When used in fit, the value at the top (here 0.01) is the learning rate you pass. It should be the learning rate you pick with lr_find() and you can even choose values closer to the the minimum of the curve for super-convergence.
use_clr_beta takes two basic arguments, four if you want to add cyclical momentums. The first one is the ratio between the initial learning rate and the maximum one (typically 10 or 20). The second one is the percentage of the cycle you want to spend on the last part (on the picture 350 to 400), 10 seems to be a good pick once again.
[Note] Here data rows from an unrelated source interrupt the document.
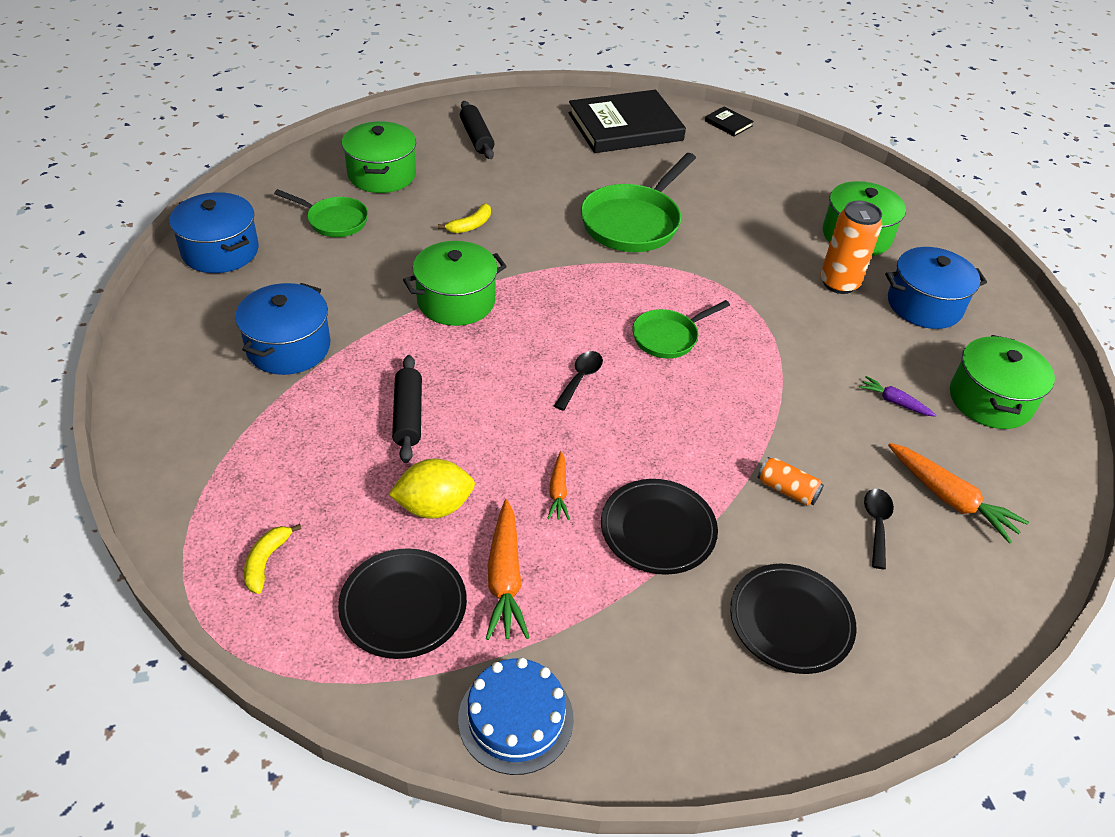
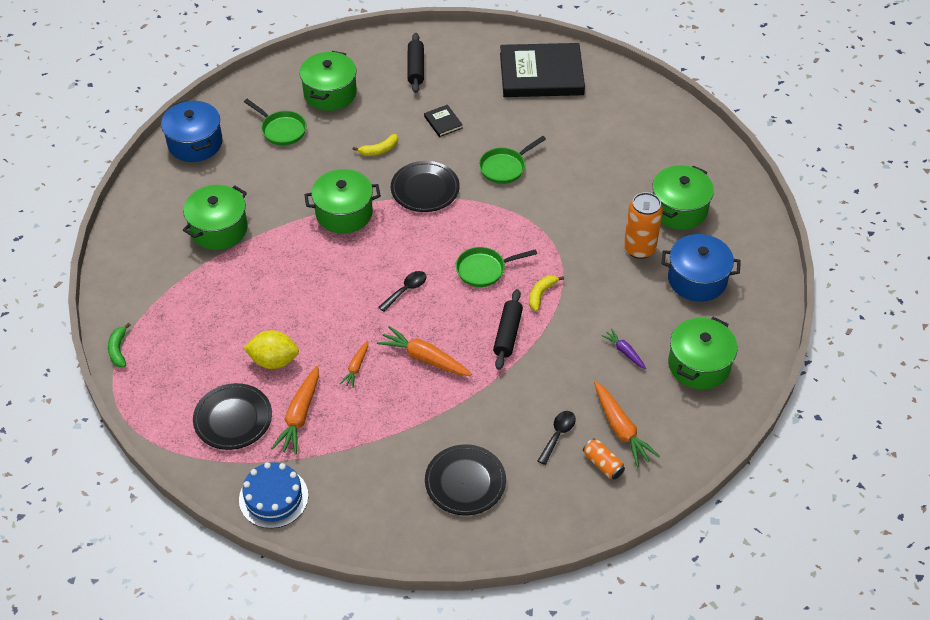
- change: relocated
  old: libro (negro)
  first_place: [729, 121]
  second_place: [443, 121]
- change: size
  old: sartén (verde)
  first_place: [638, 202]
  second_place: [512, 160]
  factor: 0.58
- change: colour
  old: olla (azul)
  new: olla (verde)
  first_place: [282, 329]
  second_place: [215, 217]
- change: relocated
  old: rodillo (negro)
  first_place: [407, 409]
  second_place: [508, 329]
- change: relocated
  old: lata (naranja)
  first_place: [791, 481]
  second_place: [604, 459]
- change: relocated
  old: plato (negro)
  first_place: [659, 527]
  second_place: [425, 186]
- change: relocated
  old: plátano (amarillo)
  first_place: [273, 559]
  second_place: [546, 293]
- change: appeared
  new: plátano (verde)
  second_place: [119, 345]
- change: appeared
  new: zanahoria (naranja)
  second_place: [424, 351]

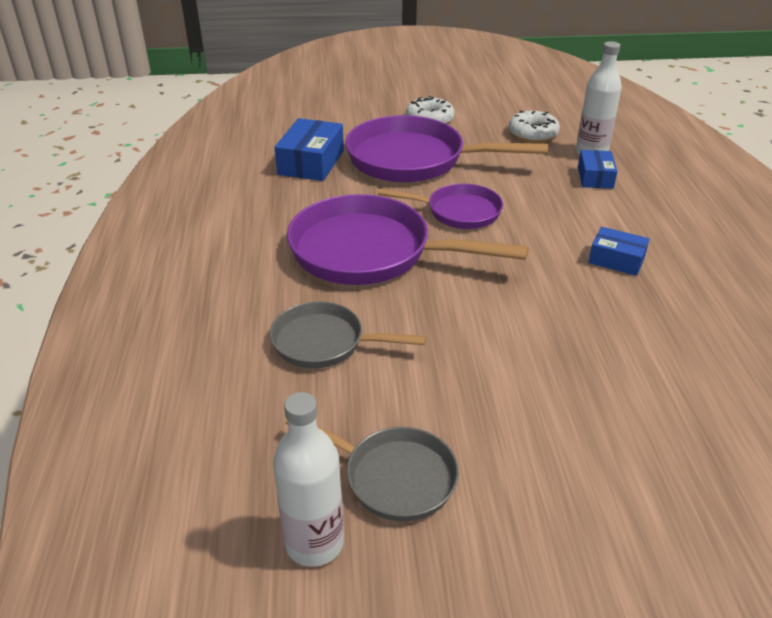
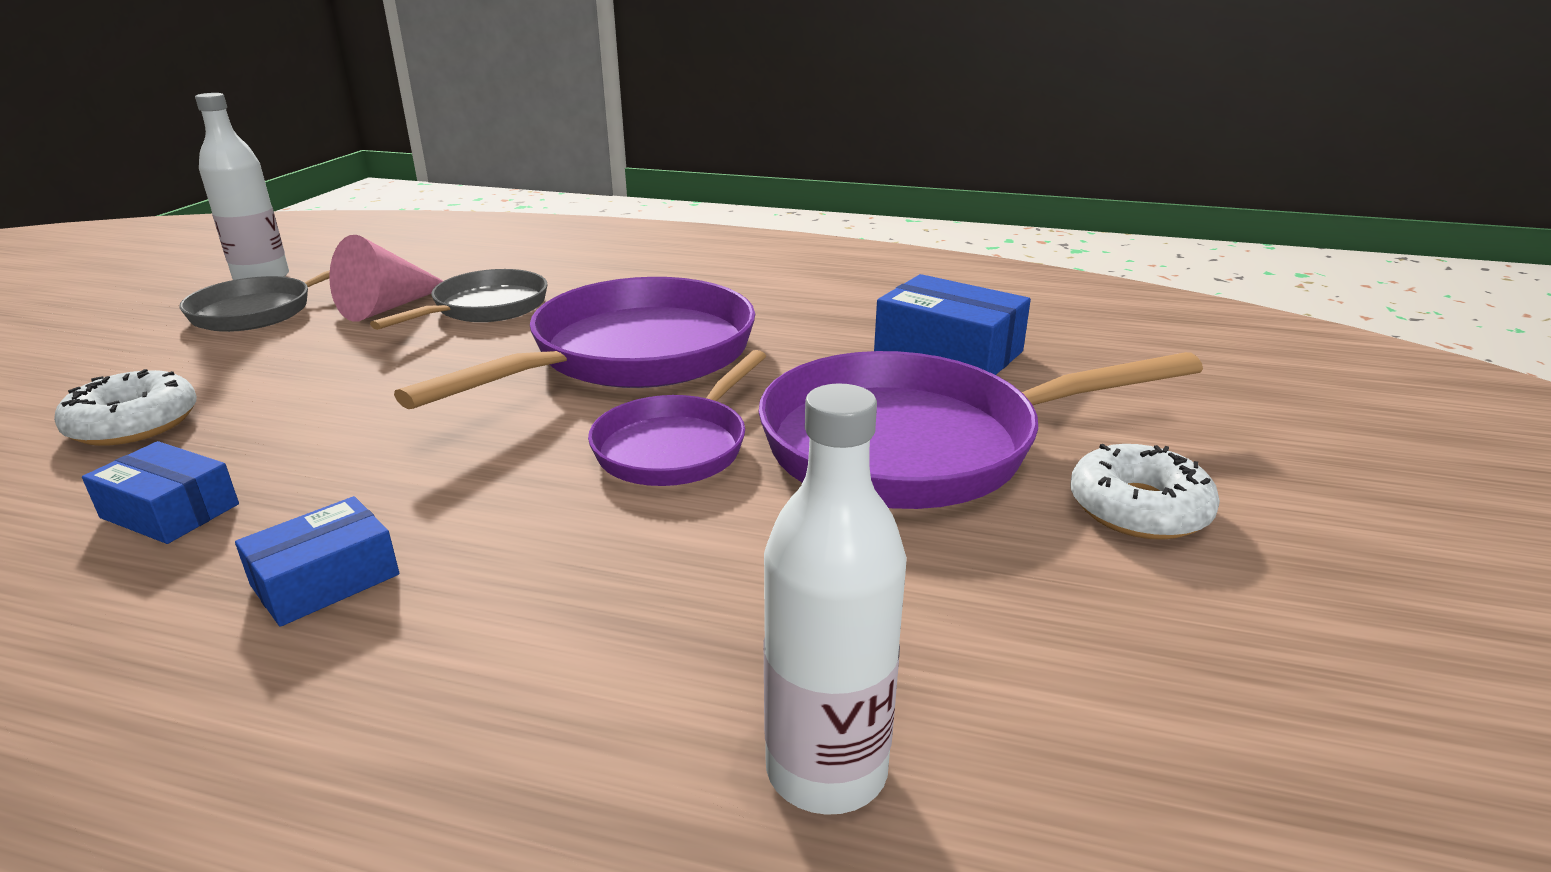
- change: relocated
  old: rosquilla (blanco)
  first_place: [534, 127]
  second_place: [125, 407]
- change: spun
  old: sartén (morado)
  first_place: [446, 148]
  second_place: [981, 430]
  degrees: -135
- change: relocated
  old: caja (azul)
  first_place: [598, 169]
  second_place: [160, 492]
- change: appeared
  new: cono (rosa)
  second_place: [386, 278]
Leslie Smith recommends to use cyclical momentums to complete this, which looks like this:
To use it, just pass two more arguments to use_clr_beta, the maximum value of momentum and the minimal value. All in all, a typical use would be:
use_clr_beta = (10,10,0.95,0.85)
I haven’t fully tested it with Adam yet, it’s originally intended for SGD with momentum.
plots: At the end of a very long cycle, if you want to do a plot with your validation accuracy or your metrics, you can find those in the variable learn.sched.val_losses and learn.sched.rec_metrics. They’re recorded at the end of each epoch.
lr_find2(): As I was trying to replicate some of the curves of Leslie Smith, I wrote a second version of lr_find(). It does roughly the same thing with two differences:
- it computes the validation loss and the metrics at the end of each batch, on the next batch of the validation set (so it’ll be a bit slower). At the end, you can find those in learn.sched.val_losses and learn.sched.rec_metrics once again.
- it doesn’t do a full batch but rather a certain number of iterations (100 by default). That’s enough for a plot, and it’ll loop again at the beginning of the training data if your dataset is small, or do less than a full batch if your dataset is large.
On top of the arguments of lr_find(), it has num_it (default 100), the number of iterations you want, and stop_dv (default True) that you can set to False if you don’t want the process to stop when the loss starts to go wild.
Once you’ve completed a learn.lr_find2(), you can plot the results with learn.sched.plot(), and on top of having the (training) loss vs the learning rate, you’ll also get the validation loss and the metrics. By default, it smoothes the data with a mean average (like fastai does for the training losses) but you can turn it down with smoothed=False.
Hope you find any of those functions helpful!